The mbox Format

How email clients store mail on your hard disk


When you look at your email client, you will — usually — find your email messages stored in folders. There's one folder for Fred, one for the duck-painters mailing list, another for work and so on. This is how mail storage looks in the email program. But how does the program store the messages on the hard disk?

Email Storage

It would be possible to have all email messages in one file, together with information in which folder each email should appear. This kind of mail storage could be, and sometimes is, implemented as a database, for example.

Another attempt would create one file for every email message and arrange them in a file system hierarchy representing the folders in the user interface. While this approach maybe has security benefits, it requires a lot of hard disk activity, which is slow.

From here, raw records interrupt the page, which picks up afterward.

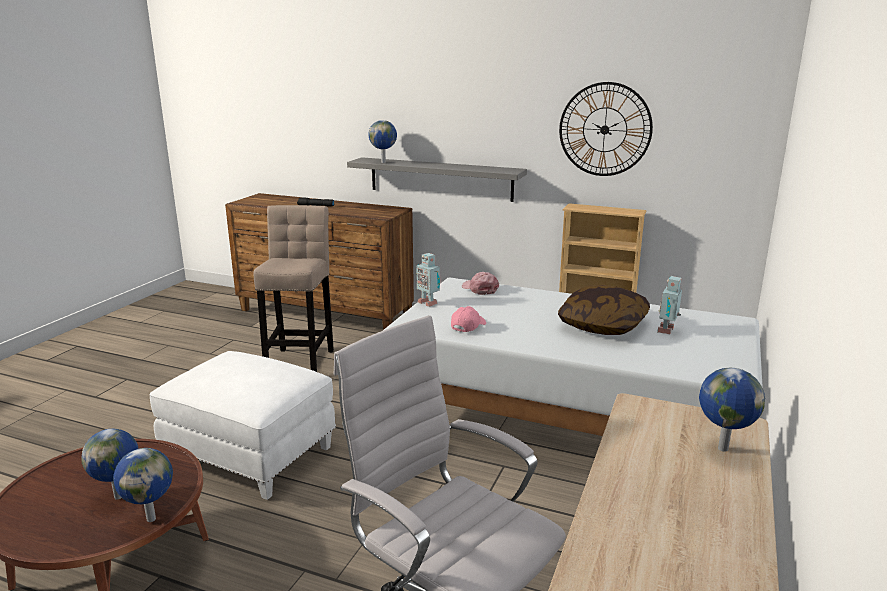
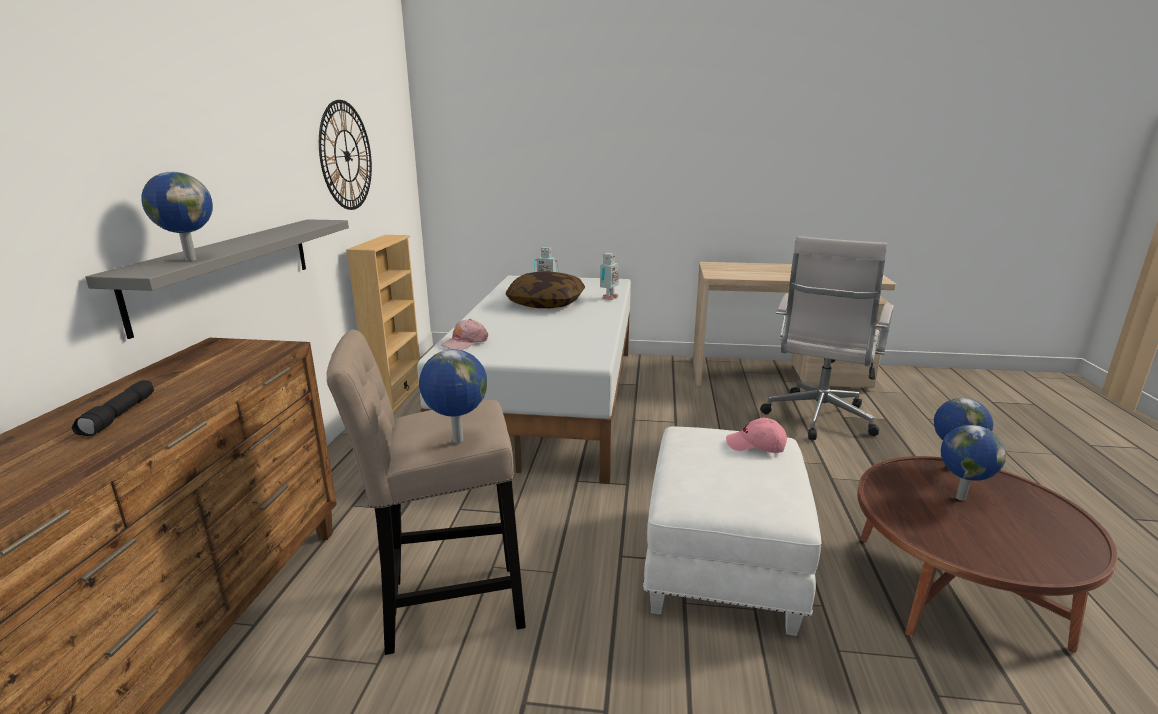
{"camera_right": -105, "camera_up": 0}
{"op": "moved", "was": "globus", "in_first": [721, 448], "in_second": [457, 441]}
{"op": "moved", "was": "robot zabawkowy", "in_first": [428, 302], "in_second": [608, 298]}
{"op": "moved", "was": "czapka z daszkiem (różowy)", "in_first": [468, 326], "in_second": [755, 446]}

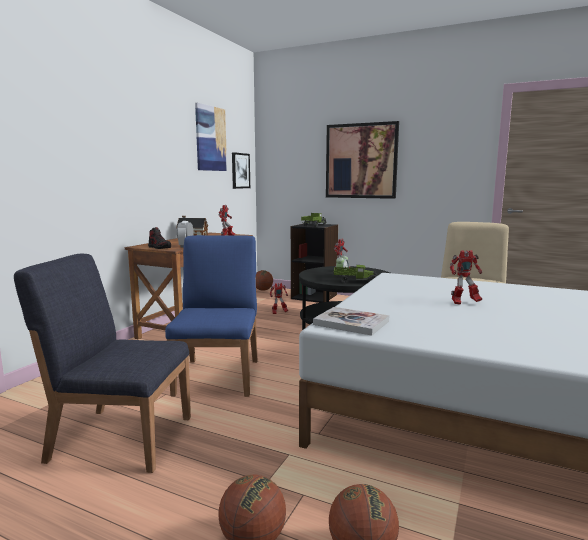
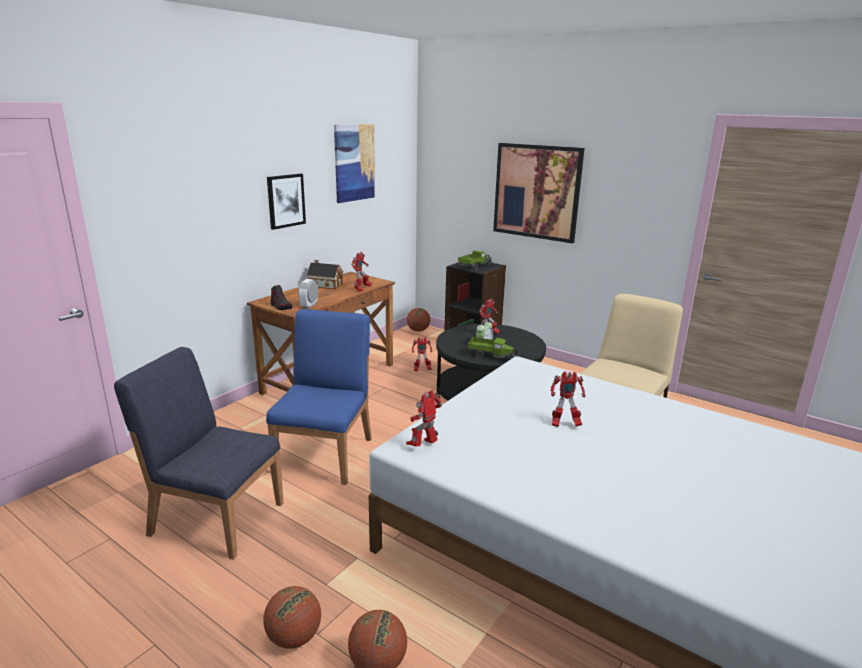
{"camera_right": 10, "camera_up": 10}
{"op": "moved", "was": "obraz", "in_first": [240, 170], "in_second": [285, 201]}
{"op": "replaced", "was": "książka", "now": "robot zabawkowy", "in_first": [351, 323], "in_second": [424, 446]}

Somewhere in between those two attempts lies another approach to storing email messages. We create a file for every mailbox and put all the messages in the corresponding folder in this file. This is the format used by most email clients, and it is called the mbox format.

The mbox Format

If we use the mbox format to store emails, we put all of them in one file. This creates more or less long text file (Internet email always only exists as 7-bit ASCII text, everything else — attachments, for example — is encoded) containing one email message after the other. How do we know where one ends and another starts?

Fortunately, every email has at least one From-line at its very beginning. Every message begins with "From " (From followed by a white space character, also called a "From_" line). If this sequence ("From ") at the beginning of a line is preceded by an empty line or is at the top of the file, we have found the beginning of a message.

So what we look for when parsing an mbox file is, essentially, an empty line followed by "From ".

As a regular expression, we can write this as "\n\nFrom .*\n". Only the very first message is different. It starts merely with "From " at the beginning of a line ("^From .*\n").

"From " in the Body

What if exactly the sequence above appears in the body of an email message? What if the following is part of an email?

...I send you the most recent report.

From this report, you need not...

Here, we have an empty line followed by "From " at the beginning of the line. If this appears in a mbox file, we unmistakably have the beginning of a new message. At least that's what the parser thinks -- and why both the email client and we would be quite confused by an email message that contains neither sender nor recipient, but begins with "From this report".

To avoid such desastrous conditions, we need to make sure "From " never appears at the beginning of a line following an empty line in the body of an email.

Whenever we add a new message to a mbox file, we look for such sequences in the body and simply replace "From" with ">From". This makes misinterpretations impossible. The example above now looks like this and no more triggers the parser:

...I send you the most recent report.

>From this report, you need not...

This is why you may sometimes find ">From" in an email where you'd expect a mere "From".